Non è proprio possibile evitarli, né dribblarli in questo piccolo viaggio intimo attraverso le primarie di Palermo, giusto giusto vicino casa. I cartelloni della pubblicità elettorale volteggiano in via Dell’Olimpo sopra le lapidi improvvisate delle vittime di colpi di sonno, sbadataggini e sciagure stradali assortite. Forse rappresentano un presagio di disgrazia, alla stregua dei voli di certi stormi antichi. Sembrano promettere una diversa leggerezza, da gabbiani. E sono molto avanti sulla rotta dei corvi.

Allo Zen, il gazebo delle primarie è in piazza Gino Zappa. C’è pochissima gente intorno, alle dieci di mattina. Non c’è John l’americano che racconta, instancabile, la sua storia di vittima delle Torri Gemelle prima e di Palermo poi. Non c’è Fortunato che un figlio in un incidente l’ha perso davvero. Si chiamava Salvuccio, tifava Inter, era uno splendido calciatore e un bravo ragazzo. Scendi dalla macchina e ti prende una densa zaffata al gusto di urina. Un paio di donne bivaccano, sedute sulle panchine semi-distrutte e fissano il rito democratico della consultazione.

Lo Zen è perfino monotono nella narrazione di ciò che è, di ciò che peggio non potrebbe essere.

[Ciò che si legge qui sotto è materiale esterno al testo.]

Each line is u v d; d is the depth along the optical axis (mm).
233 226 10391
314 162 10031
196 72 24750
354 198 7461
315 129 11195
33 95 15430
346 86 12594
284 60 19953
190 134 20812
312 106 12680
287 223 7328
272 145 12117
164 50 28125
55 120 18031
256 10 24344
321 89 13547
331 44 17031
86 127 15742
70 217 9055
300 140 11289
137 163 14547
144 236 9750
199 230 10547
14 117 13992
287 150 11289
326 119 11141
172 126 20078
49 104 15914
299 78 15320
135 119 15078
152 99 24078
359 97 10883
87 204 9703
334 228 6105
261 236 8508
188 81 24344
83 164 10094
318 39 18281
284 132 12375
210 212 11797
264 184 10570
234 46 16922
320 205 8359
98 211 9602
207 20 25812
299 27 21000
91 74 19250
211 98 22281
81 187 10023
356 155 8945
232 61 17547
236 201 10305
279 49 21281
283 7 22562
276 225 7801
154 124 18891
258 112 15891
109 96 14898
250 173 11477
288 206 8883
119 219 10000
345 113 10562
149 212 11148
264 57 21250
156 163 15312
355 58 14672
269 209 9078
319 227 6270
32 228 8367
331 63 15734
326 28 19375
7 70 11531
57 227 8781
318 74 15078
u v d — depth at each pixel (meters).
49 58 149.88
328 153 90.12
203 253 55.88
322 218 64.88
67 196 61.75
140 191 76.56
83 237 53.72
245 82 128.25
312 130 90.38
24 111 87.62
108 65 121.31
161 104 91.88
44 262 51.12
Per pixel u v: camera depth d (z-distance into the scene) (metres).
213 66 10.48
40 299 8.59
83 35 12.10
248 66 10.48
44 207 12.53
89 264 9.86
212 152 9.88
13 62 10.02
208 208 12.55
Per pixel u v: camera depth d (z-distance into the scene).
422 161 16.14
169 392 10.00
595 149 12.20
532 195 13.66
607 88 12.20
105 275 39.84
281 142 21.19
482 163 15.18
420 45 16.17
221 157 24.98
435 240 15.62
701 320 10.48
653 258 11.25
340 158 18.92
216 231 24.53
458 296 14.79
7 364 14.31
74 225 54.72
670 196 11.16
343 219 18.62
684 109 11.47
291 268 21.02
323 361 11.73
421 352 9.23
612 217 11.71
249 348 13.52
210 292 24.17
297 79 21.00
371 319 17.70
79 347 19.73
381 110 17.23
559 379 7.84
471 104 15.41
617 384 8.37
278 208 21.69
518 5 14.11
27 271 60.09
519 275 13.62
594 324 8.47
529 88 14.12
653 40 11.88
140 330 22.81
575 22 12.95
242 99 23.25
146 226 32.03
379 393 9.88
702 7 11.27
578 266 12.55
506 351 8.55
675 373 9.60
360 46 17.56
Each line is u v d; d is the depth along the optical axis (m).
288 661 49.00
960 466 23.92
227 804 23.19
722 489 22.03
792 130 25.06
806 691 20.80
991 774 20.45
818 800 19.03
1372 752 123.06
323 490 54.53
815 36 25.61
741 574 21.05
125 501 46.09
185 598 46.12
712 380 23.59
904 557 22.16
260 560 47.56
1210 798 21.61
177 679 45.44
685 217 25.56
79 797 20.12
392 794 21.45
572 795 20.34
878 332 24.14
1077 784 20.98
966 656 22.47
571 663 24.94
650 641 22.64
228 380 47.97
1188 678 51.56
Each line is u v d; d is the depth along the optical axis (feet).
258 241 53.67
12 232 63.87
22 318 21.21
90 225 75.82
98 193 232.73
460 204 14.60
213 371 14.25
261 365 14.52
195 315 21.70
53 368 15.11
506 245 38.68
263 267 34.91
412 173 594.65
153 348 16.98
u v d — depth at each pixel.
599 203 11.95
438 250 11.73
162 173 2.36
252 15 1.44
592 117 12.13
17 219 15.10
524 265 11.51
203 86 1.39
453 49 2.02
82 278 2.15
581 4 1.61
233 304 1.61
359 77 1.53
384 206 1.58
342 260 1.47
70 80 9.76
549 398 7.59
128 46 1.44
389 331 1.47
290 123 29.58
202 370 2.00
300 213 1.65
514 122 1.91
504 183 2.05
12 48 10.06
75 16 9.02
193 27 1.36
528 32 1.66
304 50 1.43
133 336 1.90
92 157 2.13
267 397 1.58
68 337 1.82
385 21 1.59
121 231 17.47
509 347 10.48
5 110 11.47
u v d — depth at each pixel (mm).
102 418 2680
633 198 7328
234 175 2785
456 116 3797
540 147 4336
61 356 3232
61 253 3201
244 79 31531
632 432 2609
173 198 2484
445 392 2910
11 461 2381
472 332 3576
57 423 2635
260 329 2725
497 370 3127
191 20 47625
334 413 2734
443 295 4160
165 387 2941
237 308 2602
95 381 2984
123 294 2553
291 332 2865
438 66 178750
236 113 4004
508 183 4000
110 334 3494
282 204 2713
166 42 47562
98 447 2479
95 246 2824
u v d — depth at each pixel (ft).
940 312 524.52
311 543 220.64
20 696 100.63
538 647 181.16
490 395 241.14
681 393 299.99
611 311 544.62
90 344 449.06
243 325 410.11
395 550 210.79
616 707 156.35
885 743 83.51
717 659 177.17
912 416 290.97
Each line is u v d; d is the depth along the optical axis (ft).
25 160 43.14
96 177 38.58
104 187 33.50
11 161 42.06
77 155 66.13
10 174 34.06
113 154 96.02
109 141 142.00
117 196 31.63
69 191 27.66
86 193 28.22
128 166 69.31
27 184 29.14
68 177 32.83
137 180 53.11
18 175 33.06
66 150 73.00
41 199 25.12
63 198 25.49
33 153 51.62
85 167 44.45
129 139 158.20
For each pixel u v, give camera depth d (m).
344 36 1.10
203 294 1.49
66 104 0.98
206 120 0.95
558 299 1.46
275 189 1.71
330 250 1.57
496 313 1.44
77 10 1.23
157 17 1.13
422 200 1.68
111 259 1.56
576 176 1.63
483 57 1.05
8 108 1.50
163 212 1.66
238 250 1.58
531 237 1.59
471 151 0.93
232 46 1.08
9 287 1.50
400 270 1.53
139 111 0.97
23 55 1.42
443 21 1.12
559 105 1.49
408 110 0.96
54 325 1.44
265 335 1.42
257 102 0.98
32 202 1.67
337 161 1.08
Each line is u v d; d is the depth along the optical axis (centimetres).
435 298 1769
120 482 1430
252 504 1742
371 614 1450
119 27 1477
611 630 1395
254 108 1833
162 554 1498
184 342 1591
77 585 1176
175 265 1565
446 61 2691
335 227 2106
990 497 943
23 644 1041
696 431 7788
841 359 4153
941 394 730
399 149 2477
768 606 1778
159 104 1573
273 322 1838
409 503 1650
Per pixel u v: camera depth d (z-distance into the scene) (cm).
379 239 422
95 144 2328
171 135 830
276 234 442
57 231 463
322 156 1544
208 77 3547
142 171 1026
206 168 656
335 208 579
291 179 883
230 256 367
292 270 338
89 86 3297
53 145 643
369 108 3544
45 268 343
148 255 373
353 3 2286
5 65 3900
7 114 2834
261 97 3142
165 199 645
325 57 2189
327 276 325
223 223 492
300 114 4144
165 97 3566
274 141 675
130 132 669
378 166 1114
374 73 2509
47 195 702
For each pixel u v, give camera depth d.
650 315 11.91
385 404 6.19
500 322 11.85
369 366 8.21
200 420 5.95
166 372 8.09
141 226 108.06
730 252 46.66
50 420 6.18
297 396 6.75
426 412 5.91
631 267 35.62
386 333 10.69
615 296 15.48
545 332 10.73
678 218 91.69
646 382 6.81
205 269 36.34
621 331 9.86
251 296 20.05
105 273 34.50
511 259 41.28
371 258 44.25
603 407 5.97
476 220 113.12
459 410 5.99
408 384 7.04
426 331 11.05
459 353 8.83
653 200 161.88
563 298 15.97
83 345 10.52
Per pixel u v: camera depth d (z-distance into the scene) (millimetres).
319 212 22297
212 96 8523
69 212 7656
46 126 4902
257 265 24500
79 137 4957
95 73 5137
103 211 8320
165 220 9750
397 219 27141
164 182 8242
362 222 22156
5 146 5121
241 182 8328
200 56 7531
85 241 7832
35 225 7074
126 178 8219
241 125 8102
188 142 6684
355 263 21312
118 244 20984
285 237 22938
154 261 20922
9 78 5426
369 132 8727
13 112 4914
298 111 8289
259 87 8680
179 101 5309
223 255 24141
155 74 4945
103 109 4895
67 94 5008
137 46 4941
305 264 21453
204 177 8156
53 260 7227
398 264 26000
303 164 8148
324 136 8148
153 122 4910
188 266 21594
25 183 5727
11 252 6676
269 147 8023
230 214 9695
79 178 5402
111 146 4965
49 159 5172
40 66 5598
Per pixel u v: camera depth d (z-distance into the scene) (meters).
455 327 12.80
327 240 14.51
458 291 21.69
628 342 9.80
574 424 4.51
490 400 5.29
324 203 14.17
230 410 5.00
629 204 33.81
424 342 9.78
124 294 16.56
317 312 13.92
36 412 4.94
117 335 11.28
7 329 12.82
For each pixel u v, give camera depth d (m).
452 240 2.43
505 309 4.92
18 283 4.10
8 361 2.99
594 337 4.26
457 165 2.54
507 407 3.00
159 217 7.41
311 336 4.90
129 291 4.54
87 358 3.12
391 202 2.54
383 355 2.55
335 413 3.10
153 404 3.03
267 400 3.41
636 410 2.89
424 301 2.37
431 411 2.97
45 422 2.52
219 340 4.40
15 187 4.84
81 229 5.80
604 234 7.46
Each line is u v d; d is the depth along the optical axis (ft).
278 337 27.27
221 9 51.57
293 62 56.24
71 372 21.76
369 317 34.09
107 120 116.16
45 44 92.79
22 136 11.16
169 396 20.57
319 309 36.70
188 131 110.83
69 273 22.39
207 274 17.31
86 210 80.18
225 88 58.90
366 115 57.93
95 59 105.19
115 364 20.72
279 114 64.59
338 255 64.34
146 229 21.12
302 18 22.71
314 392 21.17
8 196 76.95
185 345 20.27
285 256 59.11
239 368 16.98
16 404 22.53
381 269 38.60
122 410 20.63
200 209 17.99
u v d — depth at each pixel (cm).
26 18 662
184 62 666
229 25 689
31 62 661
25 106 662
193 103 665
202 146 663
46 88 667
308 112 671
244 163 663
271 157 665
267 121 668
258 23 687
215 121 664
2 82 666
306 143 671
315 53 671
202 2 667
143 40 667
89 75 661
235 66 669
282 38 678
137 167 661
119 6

Cartacce e munnizza per terra. Gli spazi verdi annegati dal sudiciume. Una identità di caos, di cose, volti, biografie e cassette della frutta accatastati alla rinfusa. E i cittadini di questa luna palermitana, ormai troppo staccata dal resto, ci vivono bene. Sguazzano nell’epicentro di un posto immondo, confessandosi per alibi di non avere altra scelta. Qui, più che altrove, ci dovrebbe essere una coda sterminata di poveri a caccia dei loro diritti. Qui, più che altrove, il voto dovrebbe essere libero per necessità fisica e non obolo di schiavi al padrone di turno. Ma non c’è passione allo Zen, non c’è nulla. L’unico riverbero di emozione umana è dato da un gruppetto messo di fianco. Voci concitate, rabbia, voglia di riscatto. E’ la miccia della rivoluzione? No. Parlano del Palermo. Si dannano per Ibra.

Risalendo verso un’altra terra, verso uno delle tante micro-città di cui si compone una convenzione sociale denominata “Palermo”. Ancora le croci di via Dell’Olimpo. La svolta. Ecco l’angolo di asfalto in cui è morto Salvuccio dello Zen, figlio di Fortunato. Era sul motorino con la sua ragazza. E’ stato falciato da un ragazzo che ha spento la vita di Salvuccio e rovinato la sua. Una signora con la cellulite e il cellulare compie esercizi ginnici proprio lì, con un’occhiata distratta alla lapide costruita dal rimpianto, con i fiori, le foto e la magliettina dell’Inter campione.

Al gazebo di Mondello non c’è quasi anima viva, forse è presto. Un artista da strada inventa i suoi lazzi dopo avere steso un tappetino rosso sul selciato. I palermitani si godono il mare ritrovato. Iniziano quella corrispondenza di amorosi sensi che li condurrà, dritti, tra le braccia dell’estate. E’ un lento spogliarsi, un gioco di seduzione dello specchio azzurro, fino alla totale semi-nudità di agosto.

Forse i palermitani si salverebbero, semplicemente amandosi, come amano il mare. E’ l’idea che viene, tornando verso piazza Europa. Qui la coda si snoda lunghissima. E’ una fila multiforme che pare fatta apposta per una canzone civile di De Gregori. Qui Palermo non è più convenzione, malgrado i corvi. E’ carne, sudore. Qui Palermo è speranza.